Avrey Walker underwent an experimental gene therapy for leukemia at Children’s Hospital of Philadelphia.
Avrey Walker underwent an experimental gene therapy for leukemia at Children’s Hospital of Philadelphia.Read more

Aaron and Christal Walker live in dread that their daughter will get sick, and in dread that she won't.

Six days ago, Avrey Walker, 9, of Redmond, Ore., became the seventh child to receive an experimental gene therapy for leukemia at Children's Hospital of Philadelphia.

She will soon suffer several days of fevers, nausea, headaches, maybe worse - if the therapy works as it should, marshalling her immune T cells to fight her cancer.

Four of the first five children to undergo treatment and get lab results are cancer-free, according to their families and doctors.

"The doctors said it would take seven to 10 days" for the flulike reaction to begin, Avrey's father said last weekend. "So we're just waiting and watching intently."

The medical and human drama of the T-cell therapy, developed at the University of Pennsylvania, is unfolding in ways the defy the staid traditions of scientific research. On Monday, the New England Journal of Medicine fast-tracked online publication of a paper about Children's first two pediatric patients. But those results - and more - have been out for months, released by the researchers at a conference, or by the families.

The first pediatric patient, Emily Whitehead, 7, of Phillipsburg, Pa., who remains in remission after almost dying, was the subject of worldwide headlines in December.

And last week, the larger story - the harnessing of the immune system to fight cancer after decades of trying - broadened beyond Penn and Children's.

Researchers at Memorial Sloan-Kettering Cancer Center in New York published results from five adult leukemia patients treated with an experimental T-cell therapy much like Penn's. Three of them have been in remission for up to two years; one went into remission but died of a blood clot; and one relapsed and died.
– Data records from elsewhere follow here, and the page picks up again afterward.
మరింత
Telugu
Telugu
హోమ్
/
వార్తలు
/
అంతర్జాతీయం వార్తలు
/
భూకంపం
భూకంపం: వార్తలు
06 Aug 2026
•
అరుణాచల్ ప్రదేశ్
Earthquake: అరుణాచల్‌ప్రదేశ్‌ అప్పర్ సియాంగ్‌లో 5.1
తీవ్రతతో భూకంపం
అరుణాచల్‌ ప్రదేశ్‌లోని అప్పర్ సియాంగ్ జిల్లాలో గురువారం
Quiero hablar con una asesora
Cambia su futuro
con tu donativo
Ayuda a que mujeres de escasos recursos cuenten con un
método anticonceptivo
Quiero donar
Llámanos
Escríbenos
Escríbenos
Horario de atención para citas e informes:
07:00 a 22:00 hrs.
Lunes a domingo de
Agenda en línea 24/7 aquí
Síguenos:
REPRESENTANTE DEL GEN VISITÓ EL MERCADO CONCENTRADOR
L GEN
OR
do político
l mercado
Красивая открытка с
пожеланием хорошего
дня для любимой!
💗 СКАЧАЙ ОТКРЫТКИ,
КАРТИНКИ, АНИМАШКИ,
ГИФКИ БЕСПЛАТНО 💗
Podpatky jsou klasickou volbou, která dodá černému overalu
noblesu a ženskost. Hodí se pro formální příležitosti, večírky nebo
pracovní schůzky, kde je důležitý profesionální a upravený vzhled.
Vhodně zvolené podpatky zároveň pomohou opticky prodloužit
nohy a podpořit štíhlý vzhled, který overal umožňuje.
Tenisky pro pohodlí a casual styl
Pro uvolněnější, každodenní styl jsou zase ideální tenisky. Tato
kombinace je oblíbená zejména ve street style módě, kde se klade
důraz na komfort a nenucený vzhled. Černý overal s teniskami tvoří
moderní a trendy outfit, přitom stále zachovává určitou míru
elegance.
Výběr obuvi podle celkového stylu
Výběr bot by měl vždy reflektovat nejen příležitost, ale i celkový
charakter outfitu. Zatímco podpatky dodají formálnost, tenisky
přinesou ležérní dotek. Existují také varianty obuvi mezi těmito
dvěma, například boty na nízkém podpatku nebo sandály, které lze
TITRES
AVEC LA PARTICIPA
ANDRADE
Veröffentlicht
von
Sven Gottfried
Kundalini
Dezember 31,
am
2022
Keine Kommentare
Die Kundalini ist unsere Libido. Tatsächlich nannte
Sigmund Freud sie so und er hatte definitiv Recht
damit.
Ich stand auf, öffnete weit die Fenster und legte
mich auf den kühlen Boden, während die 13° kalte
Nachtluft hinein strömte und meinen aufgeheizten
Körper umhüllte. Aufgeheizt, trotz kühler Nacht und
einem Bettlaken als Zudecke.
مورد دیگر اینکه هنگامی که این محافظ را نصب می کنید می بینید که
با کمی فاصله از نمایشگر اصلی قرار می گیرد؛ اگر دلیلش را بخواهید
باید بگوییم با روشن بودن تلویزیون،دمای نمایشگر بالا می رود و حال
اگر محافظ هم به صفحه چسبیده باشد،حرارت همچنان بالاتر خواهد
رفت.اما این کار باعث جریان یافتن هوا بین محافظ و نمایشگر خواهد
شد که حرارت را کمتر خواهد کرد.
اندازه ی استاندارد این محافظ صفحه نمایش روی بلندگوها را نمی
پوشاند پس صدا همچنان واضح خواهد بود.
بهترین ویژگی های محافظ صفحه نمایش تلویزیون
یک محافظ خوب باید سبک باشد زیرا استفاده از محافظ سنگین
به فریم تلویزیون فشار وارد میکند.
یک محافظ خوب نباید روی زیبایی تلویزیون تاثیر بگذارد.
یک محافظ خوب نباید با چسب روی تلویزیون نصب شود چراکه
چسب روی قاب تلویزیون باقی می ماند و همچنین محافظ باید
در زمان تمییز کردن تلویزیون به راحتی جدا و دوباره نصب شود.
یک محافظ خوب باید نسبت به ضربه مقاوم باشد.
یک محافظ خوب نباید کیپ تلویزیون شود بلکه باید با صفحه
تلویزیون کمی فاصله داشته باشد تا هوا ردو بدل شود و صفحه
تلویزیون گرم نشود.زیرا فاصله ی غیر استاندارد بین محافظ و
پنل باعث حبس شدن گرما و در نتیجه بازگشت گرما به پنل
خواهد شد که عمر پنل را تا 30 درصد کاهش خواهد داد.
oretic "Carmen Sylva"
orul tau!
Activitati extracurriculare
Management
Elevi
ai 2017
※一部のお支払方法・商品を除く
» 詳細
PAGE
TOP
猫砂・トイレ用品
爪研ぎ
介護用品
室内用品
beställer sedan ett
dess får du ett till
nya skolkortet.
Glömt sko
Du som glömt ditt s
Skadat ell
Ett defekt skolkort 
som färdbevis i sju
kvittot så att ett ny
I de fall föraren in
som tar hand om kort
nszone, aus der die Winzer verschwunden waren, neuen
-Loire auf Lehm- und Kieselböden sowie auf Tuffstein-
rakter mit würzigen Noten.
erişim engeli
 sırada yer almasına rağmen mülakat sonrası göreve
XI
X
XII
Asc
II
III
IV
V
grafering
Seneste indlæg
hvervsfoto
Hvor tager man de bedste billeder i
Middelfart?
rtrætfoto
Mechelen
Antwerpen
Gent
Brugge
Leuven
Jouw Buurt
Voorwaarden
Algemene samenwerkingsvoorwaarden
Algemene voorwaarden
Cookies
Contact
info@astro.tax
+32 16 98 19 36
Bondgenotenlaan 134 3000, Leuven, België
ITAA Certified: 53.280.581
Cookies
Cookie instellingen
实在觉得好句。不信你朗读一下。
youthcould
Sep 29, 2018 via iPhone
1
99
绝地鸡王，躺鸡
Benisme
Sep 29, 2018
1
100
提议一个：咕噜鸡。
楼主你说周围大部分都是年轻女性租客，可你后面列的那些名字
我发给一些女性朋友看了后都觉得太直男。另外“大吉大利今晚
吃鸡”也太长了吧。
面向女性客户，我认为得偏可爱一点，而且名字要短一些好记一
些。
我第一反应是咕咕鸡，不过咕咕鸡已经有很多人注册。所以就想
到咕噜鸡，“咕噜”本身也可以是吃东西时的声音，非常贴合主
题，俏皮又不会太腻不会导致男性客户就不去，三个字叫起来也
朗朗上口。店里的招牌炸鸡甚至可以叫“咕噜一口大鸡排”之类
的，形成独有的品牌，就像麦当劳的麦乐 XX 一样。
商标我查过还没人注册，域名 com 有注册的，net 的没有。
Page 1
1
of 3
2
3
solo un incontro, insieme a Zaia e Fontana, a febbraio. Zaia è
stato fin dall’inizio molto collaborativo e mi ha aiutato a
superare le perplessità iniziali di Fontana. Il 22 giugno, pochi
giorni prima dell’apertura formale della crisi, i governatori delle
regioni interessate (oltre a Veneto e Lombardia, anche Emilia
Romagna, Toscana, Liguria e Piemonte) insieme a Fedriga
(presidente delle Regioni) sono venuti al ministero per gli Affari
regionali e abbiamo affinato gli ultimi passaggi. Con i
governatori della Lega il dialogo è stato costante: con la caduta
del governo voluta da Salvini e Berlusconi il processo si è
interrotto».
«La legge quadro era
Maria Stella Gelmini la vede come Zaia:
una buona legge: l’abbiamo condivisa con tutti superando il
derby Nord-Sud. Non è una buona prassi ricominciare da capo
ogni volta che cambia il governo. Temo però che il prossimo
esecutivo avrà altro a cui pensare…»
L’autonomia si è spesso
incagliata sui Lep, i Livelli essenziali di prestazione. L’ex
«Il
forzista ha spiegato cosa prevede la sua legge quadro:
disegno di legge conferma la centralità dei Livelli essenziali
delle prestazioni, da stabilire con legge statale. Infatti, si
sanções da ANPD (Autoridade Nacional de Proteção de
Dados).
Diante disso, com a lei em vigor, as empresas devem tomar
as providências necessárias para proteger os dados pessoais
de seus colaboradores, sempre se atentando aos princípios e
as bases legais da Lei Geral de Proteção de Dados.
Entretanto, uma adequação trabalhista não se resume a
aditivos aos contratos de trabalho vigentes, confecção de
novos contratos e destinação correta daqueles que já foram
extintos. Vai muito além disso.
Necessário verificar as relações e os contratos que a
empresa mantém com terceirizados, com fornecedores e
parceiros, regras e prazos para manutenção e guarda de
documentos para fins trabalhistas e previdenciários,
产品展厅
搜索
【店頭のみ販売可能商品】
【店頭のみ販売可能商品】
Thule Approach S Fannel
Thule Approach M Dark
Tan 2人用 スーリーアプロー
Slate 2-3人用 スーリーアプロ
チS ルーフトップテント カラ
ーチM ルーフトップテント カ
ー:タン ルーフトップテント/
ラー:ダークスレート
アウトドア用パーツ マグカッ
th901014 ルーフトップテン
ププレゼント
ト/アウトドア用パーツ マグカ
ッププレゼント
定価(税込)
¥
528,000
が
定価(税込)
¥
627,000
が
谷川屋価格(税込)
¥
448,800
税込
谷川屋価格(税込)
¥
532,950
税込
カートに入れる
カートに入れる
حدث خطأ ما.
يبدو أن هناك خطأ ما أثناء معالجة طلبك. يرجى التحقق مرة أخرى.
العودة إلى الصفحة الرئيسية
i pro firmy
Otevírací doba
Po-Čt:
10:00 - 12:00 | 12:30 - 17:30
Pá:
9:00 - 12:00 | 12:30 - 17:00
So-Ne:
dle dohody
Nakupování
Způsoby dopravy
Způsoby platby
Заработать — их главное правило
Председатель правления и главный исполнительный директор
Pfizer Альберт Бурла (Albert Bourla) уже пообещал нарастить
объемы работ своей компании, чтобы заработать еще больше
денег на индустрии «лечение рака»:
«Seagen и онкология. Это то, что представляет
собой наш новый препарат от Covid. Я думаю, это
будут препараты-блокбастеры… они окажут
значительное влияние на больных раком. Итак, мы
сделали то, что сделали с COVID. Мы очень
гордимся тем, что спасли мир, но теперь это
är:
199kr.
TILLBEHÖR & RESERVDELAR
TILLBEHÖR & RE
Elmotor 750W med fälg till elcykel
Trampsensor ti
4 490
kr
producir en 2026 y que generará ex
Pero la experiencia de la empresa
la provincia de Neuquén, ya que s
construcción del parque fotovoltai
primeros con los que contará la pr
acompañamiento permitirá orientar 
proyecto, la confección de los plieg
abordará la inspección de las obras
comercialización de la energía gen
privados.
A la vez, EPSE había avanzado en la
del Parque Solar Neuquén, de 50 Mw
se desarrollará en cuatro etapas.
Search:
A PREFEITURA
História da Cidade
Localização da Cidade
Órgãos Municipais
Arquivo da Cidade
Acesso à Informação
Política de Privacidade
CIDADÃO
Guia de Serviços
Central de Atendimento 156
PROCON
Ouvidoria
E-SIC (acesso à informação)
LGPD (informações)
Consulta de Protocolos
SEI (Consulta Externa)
Penn's therapy has worked in adults, too, but those seven patients, who had complete or partial remissions, had a less aggressive form of the disease called chronic myelogenous leukemia.

Sloan-Kettering's results are very impressive, Penn researcher David Porter said.

Penn's team, led by Carl June, will soon collaborate with Sloan-Kettering to see which version of the T-cell therapy works better, Porter said.

The two groups use slightly different viral "vectors" to deliver a therapeutic gene into the T cells. That gene programs the T cells to recognize and kill B cells, the blood component that turns malignant in the leukemias.

"One of the issues is how much does the vector contribute to the patient's response," Porter said. "So we'll trade vectors, then give patients T cells made from both vectors."

Penn is also adapting its T-cell therapy to treat solid tumors such as ovarian cancer. Meanwhile, the early success - although in a small number of patients - is stimulating the field of immunotherapy.

Researchers at the National Cancer Institute and at least three major medical centers are planning or conducting clinical trials of T-cell therapies like Penn's.

Industry is investing, too. Novartis Pharmaceuticals is partnering with Penn. And biotech power Celgene announced this month a "strategic collaboration" on T-cell therapy research with Baylor College of Medicine in Houston.

Aaron Walker hopes it is the beginning of the end of trying to save children like Avrey using toxic, debilitating chemotherapy and radiation.

"My goal," he said, "is to let other families know that there's something out there besides years of suffering."